Le Parquet national financier (PNF) de Paris a transmis aux autorités judiciaires de la Principauté de Monaco une plainte pour corruption et blanchiment visant le contrat de sponsoring conclu entre la République démocratique du Congo et l’AS Monaco. Une démarche que le ministère congolais des Sports qualifie de « simple formalité administrative », sans fondement judiciaire.

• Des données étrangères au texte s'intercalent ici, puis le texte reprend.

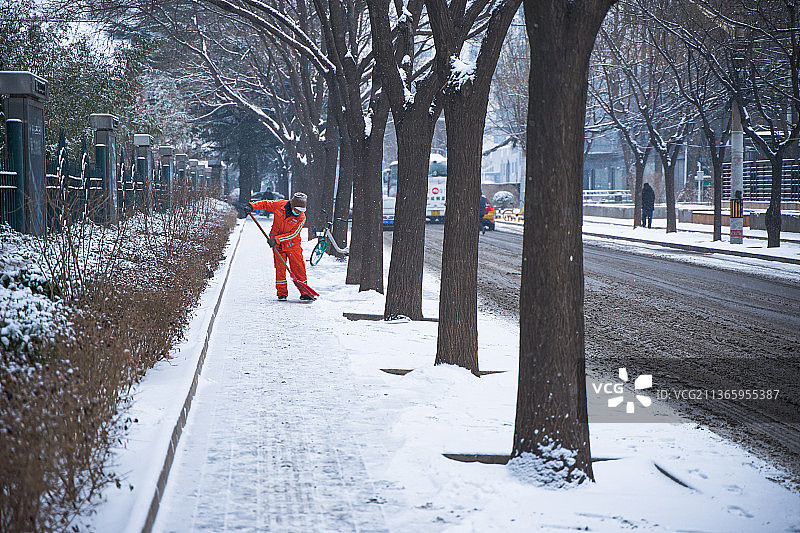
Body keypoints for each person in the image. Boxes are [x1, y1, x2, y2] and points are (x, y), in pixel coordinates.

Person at [243, 192, 312, 300]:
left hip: (293, 245)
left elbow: (293, 234)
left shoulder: (301, 218)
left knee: (299, 269)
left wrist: (276, 239)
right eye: (297, 209)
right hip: (277, 246)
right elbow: (266, 204)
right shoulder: (280, 205)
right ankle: (282, 293)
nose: (299, 212)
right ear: (292, 205)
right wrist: (252, 206)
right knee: (280, 269)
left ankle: (305, 293)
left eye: (301, 211)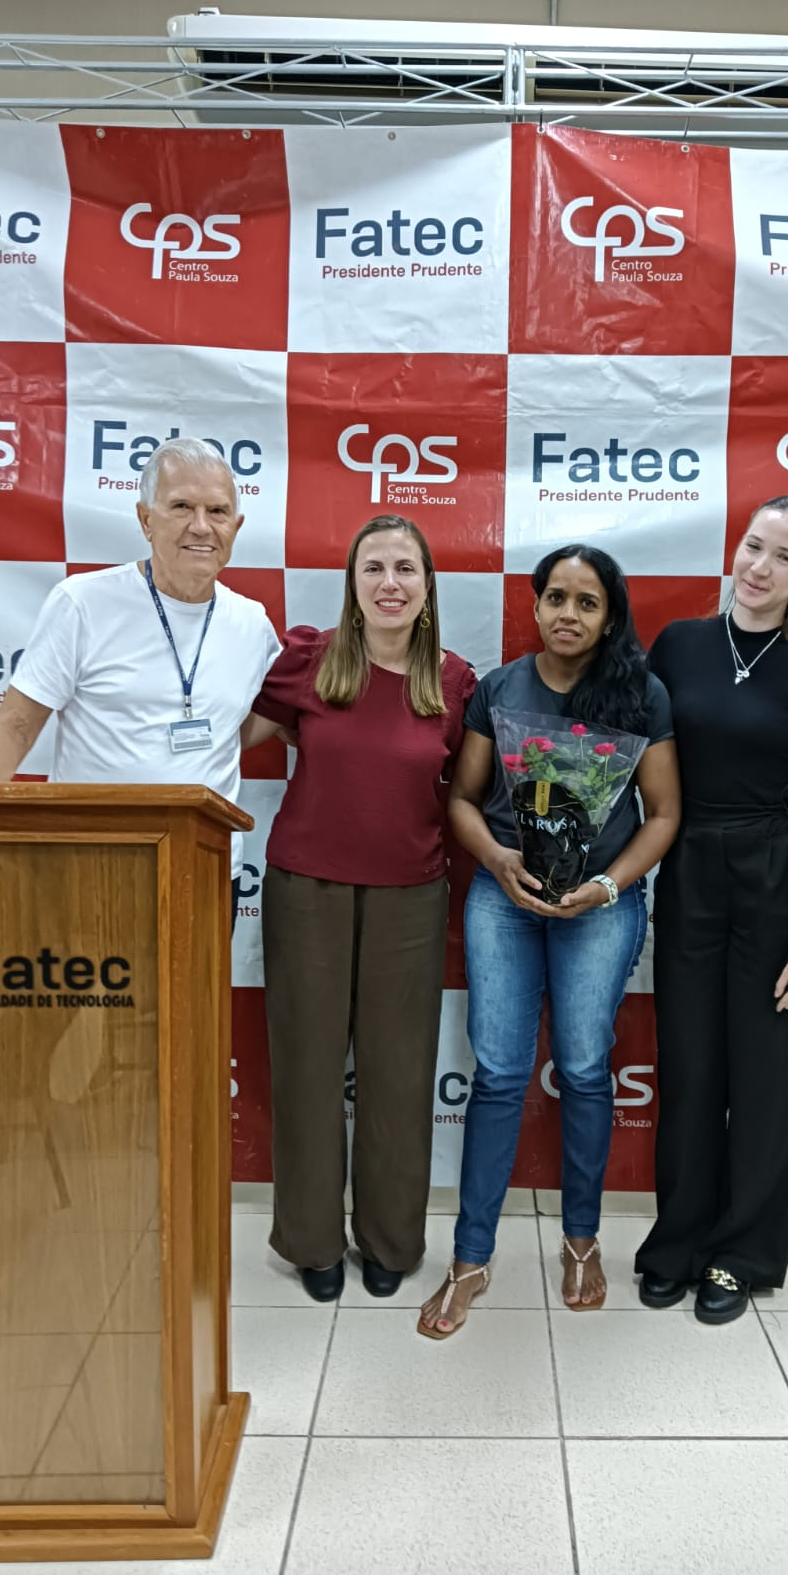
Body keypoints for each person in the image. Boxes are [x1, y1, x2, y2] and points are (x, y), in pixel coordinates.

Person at [417, 545, 681, 1339]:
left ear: (610, 616)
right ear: (534, 606)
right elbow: (463, 800)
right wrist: (498, 861)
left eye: (587, 601)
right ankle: (470, 1259)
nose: (569, 613)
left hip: (600, 906)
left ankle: (581, 1242)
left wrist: (608, 886)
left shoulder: (642, 695)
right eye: (556, 597)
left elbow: (665, 814)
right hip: (504, 900)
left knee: (586, 1069)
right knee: (499, 1074)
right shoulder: (500, 690)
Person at [242, 515, 476, 1303]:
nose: (389, 583)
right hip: (305, 889)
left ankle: (389, 1241)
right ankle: (311, 1242)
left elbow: (471, 792)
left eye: (405, 568)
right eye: (373, 567)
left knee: (398, 1074)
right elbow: (232, 739)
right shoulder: (308, 661)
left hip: (411, 895)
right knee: (308, 1069)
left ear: (427, 586)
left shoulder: (453, 681)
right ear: (351, 582)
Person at [635, 494, 788, 1325]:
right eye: (754, 546)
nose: (760, 567)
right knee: (691, 1069)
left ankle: (742, 1256)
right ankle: (679, 1242)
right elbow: (636, 759)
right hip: (692, 866)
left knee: (769, 1078)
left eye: (784, 556)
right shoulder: (680, 645)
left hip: (779, 873)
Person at [0, 438, 280, 923]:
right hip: (89, 863)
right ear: (146, 519)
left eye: (217, 511)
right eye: (181, 507)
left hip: (206, 871)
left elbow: (252, 722)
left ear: (236, 526)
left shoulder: (252, 623)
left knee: (199, 981)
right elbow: (16, 725)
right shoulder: (83, 603)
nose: (201, 526)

La transmission fait suite à une plainte déposée en septembre dernier par Me Hervé Diakiese au nom de deux citoyens congolais. Estimant ne pas être compétent territorialement, le PNF a renvoyé le dossier à son homologue monégasque. Le Procureur général de Monaco, Stéphane Thibault, a confirmé mercredi avoir reçu cette « dénonciation officielle ».
La plainte évoque des soupçons de « blanchiment de capitaux », « détournement de fonds publics » et « corruption ». Au cœur des critiques figure le contrat baptisé « Partenariat Premium RD Congo, Cœur de l’Afrique », d’un montant de 1,6 million d’euros par saison sur trois ans, soit 4,8 millions d’euros au total. Les plaignants s’interrogent notamment sur la pertinence d’un tel investissement alors que la France déconseille formellement le tourisme en RDC pour des raisons de sécurité.
À Kinshasa, la réaction ne s’est pas fait attendre. Dans un communiqué publié jeudi 19 février, le cabinet du ministre des Sports Didier Budimbu a rejeté toute irrégularité. Pour les autorités congolaises, la transmission du dossier par le PNF ne constitue en rien la preuve d’une infraction, mais relève d’une procédure administrative liée à la compétence territoriale.
Le ministère affirme que le contrat a été « validé par les instances gouvernementales compétentes » et exécuté dans le « strict respect des règles budgétaires ». Il dénonce des allégations de corruption « infondées » et rappelle que sa priorité demeure la performance sportive, notamment la qualification des Léopards pour la Coupe du Monde.
De son côté, l’AS Monaco assure avoir pris « toutes les précautions d’usage » avant la signature de l’accord. Quant à la partie plaignante, elle considère cette transmission comme une étape « positive ». Me Diakiese prévient que si le parquet monégasque ne donne pas suite, une saisine d’un juge d’instruction pourrait être envisagée.
Entre volonté de rayonnement international affichée par Kinshasa et exigences de transparence financière soulevées par les plaignants, la justice monégasque apparaît désormais au centre d’un dossier où se croisent enjeux sportifs, politiques et judiciaires.